1. Loads the IL using Mono.Cecil (AOT/Core/IR/Engine.cs:448)

2. Creates intermediate representation (IR) objects to represent types/methods. (AOT/Core/IR/Engine.cs:521)

3. Converts the IL bytecode into the intermediate code representation (fills the methods) (AOT/Core/IR/Engine.cs:587)

4. Performs a number of IR optimizations on each method (AOT/Core/IR/Method.cs:2712)

5. Calls an IAssembly implementation to handle encoding to native code (AOT/Core/IR/Engine.cs:622)

6. IAssembly prepares the IR for encoding as native code.
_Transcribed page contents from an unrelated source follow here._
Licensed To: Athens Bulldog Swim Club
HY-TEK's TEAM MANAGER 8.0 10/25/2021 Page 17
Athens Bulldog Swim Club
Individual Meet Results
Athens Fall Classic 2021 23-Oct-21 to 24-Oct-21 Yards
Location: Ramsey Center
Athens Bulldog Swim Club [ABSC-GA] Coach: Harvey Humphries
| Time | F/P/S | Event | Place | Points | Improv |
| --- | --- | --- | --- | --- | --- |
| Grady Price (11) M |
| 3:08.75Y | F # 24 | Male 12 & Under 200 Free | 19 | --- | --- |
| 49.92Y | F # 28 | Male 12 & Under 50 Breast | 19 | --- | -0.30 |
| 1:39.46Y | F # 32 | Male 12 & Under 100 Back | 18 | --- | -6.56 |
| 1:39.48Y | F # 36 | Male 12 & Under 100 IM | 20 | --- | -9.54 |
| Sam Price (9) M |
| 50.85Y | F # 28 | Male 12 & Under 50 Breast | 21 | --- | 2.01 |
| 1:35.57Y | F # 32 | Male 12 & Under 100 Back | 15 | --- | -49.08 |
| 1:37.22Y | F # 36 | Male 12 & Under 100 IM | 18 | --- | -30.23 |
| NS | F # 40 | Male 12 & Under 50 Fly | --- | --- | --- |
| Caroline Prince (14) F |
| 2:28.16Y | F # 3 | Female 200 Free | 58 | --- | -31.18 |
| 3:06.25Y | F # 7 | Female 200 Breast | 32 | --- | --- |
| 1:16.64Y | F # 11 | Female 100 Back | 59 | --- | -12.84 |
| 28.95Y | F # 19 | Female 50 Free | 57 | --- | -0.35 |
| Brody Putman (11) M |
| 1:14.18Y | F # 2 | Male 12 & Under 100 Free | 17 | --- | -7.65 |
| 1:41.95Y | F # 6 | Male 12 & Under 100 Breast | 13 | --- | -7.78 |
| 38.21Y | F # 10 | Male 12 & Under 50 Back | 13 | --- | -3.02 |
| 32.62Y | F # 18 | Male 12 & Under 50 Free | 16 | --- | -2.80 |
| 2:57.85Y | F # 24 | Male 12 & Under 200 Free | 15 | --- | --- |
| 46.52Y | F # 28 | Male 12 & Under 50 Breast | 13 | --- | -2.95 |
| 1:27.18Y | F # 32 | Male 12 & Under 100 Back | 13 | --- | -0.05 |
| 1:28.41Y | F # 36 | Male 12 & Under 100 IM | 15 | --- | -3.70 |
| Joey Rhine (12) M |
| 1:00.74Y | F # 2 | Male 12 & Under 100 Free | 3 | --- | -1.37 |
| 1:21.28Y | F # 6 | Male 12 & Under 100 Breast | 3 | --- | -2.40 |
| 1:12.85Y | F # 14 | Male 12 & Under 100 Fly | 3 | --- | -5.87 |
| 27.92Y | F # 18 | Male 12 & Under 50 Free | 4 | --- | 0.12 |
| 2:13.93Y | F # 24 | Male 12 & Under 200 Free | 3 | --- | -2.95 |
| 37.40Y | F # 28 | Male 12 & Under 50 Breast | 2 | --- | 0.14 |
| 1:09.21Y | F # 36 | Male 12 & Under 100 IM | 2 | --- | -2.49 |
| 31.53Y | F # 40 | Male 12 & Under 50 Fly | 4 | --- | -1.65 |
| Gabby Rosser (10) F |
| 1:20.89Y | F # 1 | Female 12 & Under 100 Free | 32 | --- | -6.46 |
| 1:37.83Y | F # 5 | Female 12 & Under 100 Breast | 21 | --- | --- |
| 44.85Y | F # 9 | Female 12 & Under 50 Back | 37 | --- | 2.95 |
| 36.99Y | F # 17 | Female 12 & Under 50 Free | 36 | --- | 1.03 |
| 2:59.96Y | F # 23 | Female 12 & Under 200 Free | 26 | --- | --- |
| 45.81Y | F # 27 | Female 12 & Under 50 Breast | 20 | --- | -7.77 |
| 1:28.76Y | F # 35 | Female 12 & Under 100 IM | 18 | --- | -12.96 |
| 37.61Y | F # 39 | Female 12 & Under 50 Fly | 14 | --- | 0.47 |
The rest of the sequence is dependent on the IAssembly (aka, the architecture) being compiled for. For X86, the encoding is like this:

1. PE/COFF header: provides method names when debugging

2. Multiboot header: hints for the boot loader, including entry point address

3. Methods

4. Helper functions

5. Data

6. Symbols

Then it saves all this encoded data to the file. This process happens in X86.Assembly.Encode() (AOT/Core/X86/Assembly.cs:1271).